Au Nigeria, les prix à la pompe dans les stations-service ont quasiment triplé avec la fin annoncée des subventions

  • AFP
  • parue le

Les prix à la pompe ont quasiment triplé dans les stations-services du Nigeria depuis l'annonce lundi du nouveau président de mettre fin aux subventions sur le carburant, provoquant une immense détresse dans le pays le plus peuplé d'Afrique.

Tout juste investi président, Bola Tinubu avait déclaré lundi la fin des subventions sur le carburant, l'une de ses promesses de campagne, semant un vent de panique chez les consommateurs qui se sont rués dans les stations-essence à l'origine d'immenses files d'attente dans les grandes villes du pays.

L'équipe de communication du président s'était alors empressée de préciser mardi que les subventions arriveraient à échéance fin juin, comme budgétisé par l'administration précédente, évoquant l'achat panique "inutile" de carburant.

Mais au même moment, la compagnie nationale pétrolière (NNPC) affirmait lors d'une conférence de presse, qu'en dépit du budget provisionné, l'Etat ne payait plus. Et que le gouvernement lui devait l'équivalent de 5,7 milliards d'euros au titre des subventions versées par celle-ci.
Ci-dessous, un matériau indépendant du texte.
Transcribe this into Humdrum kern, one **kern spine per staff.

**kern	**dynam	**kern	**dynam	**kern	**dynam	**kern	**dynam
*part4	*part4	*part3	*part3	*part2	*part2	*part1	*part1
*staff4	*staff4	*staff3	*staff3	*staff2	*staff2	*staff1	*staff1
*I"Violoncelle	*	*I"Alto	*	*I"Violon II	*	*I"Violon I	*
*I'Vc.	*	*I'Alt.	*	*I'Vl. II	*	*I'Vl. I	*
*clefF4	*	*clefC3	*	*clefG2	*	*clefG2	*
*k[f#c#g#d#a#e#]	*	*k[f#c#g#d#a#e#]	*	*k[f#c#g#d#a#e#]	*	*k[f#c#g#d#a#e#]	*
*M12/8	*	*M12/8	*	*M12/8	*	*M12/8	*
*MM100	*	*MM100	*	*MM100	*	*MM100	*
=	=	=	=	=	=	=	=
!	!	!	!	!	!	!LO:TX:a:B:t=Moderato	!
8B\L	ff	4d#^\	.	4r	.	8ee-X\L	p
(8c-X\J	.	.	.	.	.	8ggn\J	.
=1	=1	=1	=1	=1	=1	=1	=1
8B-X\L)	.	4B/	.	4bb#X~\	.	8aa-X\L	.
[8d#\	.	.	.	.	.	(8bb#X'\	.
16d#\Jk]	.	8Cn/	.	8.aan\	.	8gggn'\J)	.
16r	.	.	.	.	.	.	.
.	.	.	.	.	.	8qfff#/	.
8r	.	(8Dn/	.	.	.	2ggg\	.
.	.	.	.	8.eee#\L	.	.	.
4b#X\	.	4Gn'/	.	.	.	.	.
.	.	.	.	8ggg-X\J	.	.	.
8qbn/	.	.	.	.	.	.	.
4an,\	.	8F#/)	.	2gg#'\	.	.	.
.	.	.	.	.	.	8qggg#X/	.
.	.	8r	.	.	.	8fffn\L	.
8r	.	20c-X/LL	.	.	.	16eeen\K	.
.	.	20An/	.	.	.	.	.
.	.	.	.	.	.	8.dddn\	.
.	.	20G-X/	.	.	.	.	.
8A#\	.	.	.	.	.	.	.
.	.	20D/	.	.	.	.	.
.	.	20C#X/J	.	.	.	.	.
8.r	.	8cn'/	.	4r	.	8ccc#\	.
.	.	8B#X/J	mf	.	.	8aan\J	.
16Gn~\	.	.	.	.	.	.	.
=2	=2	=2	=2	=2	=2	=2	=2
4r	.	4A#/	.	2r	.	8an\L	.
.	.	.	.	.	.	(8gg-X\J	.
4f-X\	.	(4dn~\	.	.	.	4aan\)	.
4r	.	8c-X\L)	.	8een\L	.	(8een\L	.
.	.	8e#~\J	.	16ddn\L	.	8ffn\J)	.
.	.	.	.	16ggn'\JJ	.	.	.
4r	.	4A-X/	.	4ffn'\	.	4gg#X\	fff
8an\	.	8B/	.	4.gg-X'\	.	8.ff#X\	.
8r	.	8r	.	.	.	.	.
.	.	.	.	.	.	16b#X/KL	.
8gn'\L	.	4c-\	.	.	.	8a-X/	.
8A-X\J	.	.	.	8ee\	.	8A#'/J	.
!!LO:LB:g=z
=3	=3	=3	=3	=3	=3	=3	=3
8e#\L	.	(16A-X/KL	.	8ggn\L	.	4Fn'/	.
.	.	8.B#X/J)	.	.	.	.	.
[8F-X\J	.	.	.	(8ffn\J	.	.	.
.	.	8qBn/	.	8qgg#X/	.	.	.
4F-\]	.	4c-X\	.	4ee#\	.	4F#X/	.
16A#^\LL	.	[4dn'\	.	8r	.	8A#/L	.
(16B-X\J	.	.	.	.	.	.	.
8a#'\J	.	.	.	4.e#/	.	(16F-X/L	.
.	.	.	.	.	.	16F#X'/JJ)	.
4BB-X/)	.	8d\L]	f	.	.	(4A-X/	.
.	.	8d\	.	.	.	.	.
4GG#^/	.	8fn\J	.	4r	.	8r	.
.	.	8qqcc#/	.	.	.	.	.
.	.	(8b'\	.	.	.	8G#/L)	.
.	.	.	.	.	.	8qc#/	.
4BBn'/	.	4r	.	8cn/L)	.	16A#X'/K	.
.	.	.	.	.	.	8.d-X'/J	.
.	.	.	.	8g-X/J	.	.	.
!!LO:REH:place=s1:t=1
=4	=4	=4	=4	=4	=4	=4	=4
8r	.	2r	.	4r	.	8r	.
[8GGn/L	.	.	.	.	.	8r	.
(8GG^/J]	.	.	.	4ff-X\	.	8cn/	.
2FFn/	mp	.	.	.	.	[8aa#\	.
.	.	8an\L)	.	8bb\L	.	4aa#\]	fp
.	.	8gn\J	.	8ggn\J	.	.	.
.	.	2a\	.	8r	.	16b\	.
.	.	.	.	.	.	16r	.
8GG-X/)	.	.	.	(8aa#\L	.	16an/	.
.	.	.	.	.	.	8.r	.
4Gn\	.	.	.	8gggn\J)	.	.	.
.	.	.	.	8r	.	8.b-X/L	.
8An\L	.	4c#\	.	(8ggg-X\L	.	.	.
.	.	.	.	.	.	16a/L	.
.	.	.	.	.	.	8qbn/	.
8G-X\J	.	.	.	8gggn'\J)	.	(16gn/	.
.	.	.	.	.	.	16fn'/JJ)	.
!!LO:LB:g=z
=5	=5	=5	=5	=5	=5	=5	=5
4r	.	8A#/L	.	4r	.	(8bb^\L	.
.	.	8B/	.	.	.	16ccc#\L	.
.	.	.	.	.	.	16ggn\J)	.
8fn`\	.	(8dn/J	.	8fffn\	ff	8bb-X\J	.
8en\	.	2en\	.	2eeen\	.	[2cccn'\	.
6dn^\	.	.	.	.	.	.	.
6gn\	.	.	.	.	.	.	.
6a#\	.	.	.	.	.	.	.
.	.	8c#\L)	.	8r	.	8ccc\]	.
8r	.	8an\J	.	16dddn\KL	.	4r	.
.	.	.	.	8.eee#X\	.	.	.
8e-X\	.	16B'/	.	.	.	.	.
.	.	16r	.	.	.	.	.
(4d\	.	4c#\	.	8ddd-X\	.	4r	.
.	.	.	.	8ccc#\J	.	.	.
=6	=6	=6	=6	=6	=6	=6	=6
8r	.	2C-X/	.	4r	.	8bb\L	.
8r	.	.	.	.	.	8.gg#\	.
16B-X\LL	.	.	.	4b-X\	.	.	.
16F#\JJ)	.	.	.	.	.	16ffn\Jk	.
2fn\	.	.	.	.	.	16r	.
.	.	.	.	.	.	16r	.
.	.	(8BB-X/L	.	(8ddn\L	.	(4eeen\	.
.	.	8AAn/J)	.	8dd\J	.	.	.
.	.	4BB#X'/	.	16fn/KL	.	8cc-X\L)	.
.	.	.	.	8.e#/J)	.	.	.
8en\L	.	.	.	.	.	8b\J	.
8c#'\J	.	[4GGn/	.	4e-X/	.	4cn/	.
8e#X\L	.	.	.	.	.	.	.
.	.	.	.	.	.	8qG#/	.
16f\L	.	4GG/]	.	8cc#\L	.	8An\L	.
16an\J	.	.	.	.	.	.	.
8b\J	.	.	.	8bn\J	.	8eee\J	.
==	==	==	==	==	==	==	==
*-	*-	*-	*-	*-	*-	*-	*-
Mercredi, elle annonçait alors qu'elle "avait ajusté ses prix à la pompe dans ses différents points de vente, en lien avec les réalités du marché", actant de fait la fin d'un carburant subventionné pour les Nigérians.

Dans les grandes villes du pays, les prix affichés dans les stations-services avaient alors quasiment triplé, provoquant une immense détresse chez les Nigérians, dont près de la moitié vit sous le seuil de pauvreté, et déjà confrontés à une très forte inflation.

"L'augmentation du prix du carburant est scandaleuse, la semaine dernière, j'ai acheté du carburant ici à 197 nairas (0,40 euros) le litre et maintenant je paie 540 nairas (1,10 euros) pour le même litre", fulmine Mustapha Hassan, un fonctionnaire de 45 ans devant une station-essence à Kano, ville la plus peuplée du Nord du Nigeria.

"On va devoir se rendre au travail à pied (...) et les prix des biens vont exploser, c'est le peuple qui va en faire les frais", lance-t-il excédé.

Gouffre financier

À Abuja, la capitale politique, situé dans le centre du pays, même augmentation des prix. Et Monday Egbe, un chauffeur de taxi voit déjà les conséquences sur son affaire: "Il n'y a pas de clients, ils restent chez eux, j'ai déjà été obligé d'augmenter le prix de la course de 1.500 à 3 500 naira".

À Lagos, après les embouteillages monstres qui paralysaient mercredi matin la capitale économique de 20 millions d'habitants, les rues s'étaient quasiment vidées de voitures en début de soirée, ses habitants limitant au maximum leurs déplacements en raison du nouveau prix.

Le Nigeria, l'un des plus gros producteurs de pétrole en Afrique, échange son brut estimé à des milliards de dollars contre du carburant importé, en raison de la défaillance de ses raffineries d'Etat.

Pour acheter la paix sociale, le gouvernement prenait jusqu'ici en charge une partie des coûts du carburant, permettant ainsi aux stations-service de vendre une essence à des prix très en-dessous du marché.

Ces subventions, bien que très populaires auprès de la population, siphonnent ainsi chaque année des milliards de dollars des caisses publiques, qui pourraient être dépensés dans des secteurs prioritaires en déliquescence, comme la santé et l'éducation. Ce système a également favorisé des détournements de fonds massifs.

Jusqu'à présent, les autorités n'ont pas annoncé de mesures visant à atténuer l'impact sur les consommateurs.

Le Nigeria Labour Congress (NLC), qui regroupe plusieurs syndicats, a attaqué la décision et exigé mercredi qu'elle soit immédiatement retirée.

"Nous sommes scandalisés par la décision du président Bola Tinubu de supprimer les subventions sur les carburants sans avoir procédé aux consultations nécessaires ou sans avoir mis en place des mesures palliatives", a déclaré le NLC dans un communiqué.

Au cours des dix dernières années, les autorités ont tenté de supprimer ces subventions à plusieurs reprises. En vain. Chaque fois, elles ont dû faire machine arrière face à la colère de la population, gonflée à bloc par les syndicats.

En 2012, l'armée était même descendue dans les rues pour maintenir le calme lors de manifestations monstres.